The time is just fine after the injection, we headed straight to Desa Park City for flight kite session. Leave around 7pm, we balik rumah asing-asing. Last plan of the day, YC session @ Old Town.

Is time so sleep...zZz

Tuesday, March 2, 2010

Why am i so stupid???
This question suddenly came out of my mind while i'm driving back to kepong from lcct. I cannot be so stubborn, why am i so stupid. I should have go for it when the chance is come, nothing much i can care anymore cause i know the thing wouldn't care also.

Damn, i shouldn't have came back all the way from lcct to kepong, drivng in the late night and you still want me to send him to work tomorrow early 7am in the morning!!! DAMN DAMN DAMN!!!!!!!!!!!!!! Next time i will come back home in the next morning. DAMN!!!!

I feel so PISSED OFF!!!

Monday, March 1, 2010

So happy to be at home... Now, even happier because i have Fluffy with me. He slept with me every night and like to climb on to my bed in the middle on the night without my notice, how cute is that!!! When i forgot to give him food, he will bark and bite my finger and lead me to the dog bowl, how smart is him!!! Muahhhh..i love him much much.

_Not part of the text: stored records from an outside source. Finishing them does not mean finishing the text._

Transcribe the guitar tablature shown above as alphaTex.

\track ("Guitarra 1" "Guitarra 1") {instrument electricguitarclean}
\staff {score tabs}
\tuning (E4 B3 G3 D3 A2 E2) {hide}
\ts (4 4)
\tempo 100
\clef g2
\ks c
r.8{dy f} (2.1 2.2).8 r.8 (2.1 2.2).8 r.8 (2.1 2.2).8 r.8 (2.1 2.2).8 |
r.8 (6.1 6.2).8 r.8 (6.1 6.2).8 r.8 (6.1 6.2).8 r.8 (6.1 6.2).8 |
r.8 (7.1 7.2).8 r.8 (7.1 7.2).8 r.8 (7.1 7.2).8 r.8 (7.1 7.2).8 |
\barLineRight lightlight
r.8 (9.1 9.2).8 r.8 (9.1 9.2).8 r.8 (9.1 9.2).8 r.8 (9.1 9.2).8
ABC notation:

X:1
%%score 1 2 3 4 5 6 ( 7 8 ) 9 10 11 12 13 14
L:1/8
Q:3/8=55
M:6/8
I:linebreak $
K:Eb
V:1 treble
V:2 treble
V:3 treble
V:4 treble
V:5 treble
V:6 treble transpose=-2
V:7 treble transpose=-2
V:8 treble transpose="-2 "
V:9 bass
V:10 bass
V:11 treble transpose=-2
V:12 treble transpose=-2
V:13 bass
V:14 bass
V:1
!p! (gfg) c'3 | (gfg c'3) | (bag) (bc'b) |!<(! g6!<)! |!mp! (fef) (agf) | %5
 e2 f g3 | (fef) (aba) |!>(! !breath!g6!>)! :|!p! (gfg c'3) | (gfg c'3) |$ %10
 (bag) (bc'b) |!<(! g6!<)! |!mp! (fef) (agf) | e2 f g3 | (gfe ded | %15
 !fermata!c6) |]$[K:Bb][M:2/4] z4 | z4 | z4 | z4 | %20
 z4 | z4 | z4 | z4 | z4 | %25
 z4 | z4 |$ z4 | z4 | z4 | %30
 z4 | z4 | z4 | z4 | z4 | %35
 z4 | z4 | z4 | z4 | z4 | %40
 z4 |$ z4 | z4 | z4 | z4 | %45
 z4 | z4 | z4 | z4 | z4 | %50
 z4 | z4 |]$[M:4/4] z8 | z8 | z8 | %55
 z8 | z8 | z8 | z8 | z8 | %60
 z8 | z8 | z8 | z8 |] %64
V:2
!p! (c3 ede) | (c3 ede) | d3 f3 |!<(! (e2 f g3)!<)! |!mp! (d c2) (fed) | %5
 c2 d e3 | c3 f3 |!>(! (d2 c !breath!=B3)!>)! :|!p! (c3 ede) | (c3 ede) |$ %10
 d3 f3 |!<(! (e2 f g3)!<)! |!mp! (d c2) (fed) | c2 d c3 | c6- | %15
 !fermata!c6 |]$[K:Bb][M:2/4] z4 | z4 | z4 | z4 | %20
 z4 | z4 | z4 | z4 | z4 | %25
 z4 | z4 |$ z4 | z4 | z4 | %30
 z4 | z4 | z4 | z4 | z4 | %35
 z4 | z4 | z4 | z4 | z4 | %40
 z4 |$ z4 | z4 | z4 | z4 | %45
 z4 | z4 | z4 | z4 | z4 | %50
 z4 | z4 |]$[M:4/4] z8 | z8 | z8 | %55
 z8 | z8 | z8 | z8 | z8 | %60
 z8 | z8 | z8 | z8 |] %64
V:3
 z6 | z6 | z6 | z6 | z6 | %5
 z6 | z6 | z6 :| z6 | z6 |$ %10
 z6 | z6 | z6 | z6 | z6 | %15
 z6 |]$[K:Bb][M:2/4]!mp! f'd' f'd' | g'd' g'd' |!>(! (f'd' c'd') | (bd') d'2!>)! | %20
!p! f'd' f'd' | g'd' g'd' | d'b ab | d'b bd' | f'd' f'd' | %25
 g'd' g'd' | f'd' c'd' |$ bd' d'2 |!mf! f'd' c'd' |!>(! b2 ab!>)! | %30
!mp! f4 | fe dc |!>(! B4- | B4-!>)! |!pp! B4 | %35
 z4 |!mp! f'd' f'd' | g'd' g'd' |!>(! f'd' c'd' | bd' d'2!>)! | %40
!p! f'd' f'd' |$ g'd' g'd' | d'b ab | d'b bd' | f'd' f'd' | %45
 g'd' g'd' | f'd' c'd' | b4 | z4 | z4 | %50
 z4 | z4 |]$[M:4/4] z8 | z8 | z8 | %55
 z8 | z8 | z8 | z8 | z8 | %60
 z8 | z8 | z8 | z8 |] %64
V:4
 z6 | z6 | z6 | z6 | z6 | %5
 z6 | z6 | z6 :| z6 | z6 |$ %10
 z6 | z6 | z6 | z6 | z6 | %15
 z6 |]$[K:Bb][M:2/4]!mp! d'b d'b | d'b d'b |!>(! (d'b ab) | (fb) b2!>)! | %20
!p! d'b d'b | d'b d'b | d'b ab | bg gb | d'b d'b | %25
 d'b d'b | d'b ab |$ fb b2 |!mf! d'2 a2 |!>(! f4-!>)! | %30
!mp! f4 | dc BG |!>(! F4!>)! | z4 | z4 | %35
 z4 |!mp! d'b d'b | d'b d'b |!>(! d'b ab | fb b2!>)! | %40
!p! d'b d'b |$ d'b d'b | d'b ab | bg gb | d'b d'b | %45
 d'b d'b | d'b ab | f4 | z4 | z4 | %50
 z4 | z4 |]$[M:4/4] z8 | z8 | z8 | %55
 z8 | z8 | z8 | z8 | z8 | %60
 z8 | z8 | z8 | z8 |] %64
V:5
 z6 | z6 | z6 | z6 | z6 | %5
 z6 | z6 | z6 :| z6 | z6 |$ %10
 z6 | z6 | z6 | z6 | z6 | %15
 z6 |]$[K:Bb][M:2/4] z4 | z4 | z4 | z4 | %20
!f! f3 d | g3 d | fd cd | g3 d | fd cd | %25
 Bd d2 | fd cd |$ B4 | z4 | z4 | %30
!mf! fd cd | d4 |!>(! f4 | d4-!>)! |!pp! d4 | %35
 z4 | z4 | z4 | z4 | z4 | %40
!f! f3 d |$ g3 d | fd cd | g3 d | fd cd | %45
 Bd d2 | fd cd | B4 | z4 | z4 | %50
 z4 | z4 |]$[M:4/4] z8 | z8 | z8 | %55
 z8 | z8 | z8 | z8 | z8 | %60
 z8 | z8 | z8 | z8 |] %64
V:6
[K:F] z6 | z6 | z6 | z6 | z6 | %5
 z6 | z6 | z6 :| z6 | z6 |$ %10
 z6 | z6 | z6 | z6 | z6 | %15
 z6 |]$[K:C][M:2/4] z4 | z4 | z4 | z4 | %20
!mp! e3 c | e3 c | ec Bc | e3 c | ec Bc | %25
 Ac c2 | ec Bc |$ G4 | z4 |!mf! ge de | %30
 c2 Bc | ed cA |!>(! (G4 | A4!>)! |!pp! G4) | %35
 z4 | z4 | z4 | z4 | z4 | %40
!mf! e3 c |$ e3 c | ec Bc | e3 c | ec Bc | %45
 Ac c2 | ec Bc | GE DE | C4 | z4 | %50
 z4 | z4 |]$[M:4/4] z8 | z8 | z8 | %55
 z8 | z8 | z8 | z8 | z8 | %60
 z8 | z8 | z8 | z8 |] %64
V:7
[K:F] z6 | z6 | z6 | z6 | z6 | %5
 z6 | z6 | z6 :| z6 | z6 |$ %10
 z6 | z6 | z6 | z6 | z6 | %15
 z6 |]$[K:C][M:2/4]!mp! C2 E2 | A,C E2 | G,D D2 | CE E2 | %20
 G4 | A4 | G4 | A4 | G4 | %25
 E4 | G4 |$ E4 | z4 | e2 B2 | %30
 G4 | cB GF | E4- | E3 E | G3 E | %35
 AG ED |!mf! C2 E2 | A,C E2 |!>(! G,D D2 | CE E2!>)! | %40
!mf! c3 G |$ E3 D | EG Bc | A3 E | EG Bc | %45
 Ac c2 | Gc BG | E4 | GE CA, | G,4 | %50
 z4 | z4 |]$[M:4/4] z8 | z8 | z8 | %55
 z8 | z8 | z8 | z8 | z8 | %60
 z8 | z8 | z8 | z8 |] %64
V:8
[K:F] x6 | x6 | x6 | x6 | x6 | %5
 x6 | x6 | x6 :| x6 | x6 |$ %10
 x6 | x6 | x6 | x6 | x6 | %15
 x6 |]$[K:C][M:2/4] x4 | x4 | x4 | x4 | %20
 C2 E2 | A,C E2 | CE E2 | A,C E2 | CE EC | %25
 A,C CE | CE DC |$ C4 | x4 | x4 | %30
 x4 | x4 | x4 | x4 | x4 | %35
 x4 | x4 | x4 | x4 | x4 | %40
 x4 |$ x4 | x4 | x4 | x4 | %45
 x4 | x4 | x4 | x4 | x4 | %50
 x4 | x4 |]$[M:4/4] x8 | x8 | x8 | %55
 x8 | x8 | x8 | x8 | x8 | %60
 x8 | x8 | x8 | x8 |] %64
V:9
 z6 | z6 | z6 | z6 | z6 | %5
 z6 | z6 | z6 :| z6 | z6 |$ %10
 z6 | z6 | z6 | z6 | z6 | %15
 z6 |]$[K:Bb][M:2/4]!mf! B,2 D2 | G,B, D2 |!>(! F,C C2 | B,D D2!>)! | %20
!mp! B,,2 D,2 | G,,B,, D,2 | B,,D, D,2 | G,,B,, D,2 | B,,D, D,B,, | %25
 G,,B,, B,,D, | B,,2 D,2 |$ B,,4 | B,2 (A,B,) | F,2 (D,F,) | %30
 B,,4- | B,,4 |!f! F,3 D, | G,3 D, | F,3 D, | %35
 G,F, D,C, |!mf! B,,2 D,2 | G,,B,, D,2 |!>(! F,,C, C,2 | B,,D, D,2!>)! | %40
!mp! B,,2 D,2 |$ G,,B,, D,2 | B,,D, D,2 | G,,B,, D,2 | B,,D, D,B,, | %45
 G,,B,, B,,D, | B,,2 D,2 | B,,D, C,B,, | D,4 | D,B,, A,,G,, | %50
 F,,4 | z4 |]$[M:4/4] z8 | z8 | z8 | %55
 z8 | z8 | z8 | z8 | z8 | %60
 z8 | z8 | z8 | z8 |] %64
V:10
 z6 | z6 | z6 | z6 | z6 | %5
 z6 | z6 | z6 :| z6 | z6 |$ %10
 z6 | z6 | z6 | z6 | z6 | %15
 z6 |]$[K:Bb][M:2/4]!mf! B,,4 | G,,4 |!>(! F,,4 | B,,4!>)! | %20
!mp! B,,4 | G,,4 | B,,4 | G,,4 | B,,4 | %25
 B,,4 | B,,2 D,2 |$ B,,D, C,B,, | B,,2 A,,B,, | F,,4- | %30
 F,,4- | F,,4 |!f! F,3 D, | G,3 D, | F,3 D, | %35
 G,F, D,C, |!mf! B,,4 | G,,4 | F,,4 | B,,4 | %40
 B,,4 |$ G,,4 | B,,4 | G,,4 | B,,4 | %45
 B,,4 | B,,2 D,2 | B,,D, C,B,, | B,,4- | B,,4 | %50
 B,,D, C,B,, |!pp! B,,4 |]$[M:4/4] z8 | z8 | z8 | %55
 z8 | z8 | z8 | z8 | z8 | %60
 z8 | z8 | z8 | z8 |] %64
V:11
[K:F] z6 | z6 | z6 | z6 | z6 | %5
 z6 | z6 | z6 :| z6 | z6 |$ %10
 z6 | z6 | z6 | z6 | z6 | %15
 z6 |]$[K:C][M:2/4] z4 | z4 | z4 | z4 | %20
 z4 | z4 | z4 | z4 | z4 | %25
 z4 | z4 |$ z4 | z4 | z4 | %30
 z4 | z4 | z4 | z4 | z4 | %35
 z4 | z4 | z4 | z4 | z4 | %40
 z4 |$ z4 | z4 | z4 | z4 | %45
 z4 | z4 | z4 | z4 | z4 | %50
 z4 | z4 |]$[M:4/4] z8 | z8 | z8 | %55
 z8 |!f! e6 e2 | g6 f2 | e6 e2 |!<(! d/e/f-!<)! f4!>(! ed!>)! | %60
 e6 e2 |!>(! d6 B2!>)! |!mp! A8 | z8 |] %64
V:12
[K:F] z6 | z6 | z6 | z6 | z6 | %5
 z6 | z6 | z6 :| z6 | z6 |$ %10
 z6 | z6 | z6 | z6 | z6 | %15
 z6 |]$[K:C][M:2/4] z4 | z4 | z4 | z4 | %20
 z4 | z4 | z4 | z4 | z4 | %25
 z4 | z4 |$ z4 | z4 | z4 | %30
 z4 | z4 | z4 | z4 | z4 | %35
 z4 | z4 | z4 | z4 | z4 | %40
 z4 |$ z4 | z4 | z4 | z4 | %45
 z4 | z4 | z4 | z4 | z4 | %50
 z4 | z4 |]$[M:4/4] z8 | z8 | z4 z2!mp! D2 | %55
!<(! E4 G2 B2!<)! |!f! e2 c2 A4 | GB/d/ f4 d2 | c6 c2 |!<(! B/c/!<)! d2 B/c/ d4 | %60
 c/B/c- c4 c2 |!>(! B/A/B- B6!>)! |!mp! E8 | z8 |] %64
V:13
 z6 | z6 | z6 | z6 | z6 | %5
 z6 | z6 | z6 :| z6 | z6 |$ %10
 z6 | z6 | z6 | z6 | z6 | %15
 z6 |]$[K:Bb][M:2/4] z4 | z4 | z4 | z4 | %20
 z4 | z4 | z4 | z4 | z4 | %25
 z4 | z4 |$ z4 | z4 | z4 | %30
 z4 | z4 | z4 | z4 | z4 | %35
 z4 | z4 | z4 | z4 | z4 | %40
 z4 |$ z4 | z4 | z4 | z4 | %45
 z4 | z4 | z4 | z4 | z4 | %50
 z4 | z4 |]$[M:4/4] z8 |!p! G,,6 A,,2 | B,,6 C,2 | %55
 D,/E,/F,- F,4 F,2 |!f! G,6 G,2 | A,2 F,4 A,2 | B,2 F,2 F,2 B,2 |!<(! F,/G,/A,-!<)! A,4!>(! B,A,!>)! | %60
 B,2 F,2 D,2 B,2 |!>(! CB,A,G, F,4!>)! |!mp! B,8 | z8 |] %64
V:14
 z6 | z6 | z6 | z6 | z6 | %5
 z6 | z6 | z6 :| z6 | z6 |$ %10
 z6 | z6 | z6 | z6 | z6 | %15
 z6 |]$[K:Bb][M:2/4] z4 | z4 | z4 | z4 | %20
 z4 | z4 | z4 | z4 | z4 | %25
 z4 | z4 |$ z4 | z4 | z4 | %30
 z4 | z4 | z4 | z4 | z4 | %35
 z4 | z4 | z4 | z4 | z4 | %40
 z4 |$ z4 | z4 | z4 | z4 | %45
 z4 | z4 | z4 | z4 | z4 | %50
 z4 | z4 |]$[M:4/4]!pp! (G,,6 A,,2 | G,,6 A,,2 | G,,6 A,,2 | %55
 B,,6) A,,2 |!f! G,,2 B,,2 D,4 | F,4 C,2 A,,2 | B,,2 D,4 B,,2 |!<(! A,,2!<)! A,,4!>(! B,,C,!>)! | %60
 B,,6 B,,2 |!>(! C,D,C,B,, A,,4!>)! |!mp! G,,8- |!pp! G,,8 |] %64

Today will be my last day of working to Macau, will be back to Kepong late night, i won't feel sleepy because TWO SOYA BEAN in my car will always keep me awake, that's my secret of staying awake=P I can feel today is gonna be a good day for me, i can't wait for work, first time ever got this kind of feeling. I feel so excited now, yohoo!!!

Guys, wait for me, tomorrow let's go fly kite!!! Wednesday movie at 1u!!!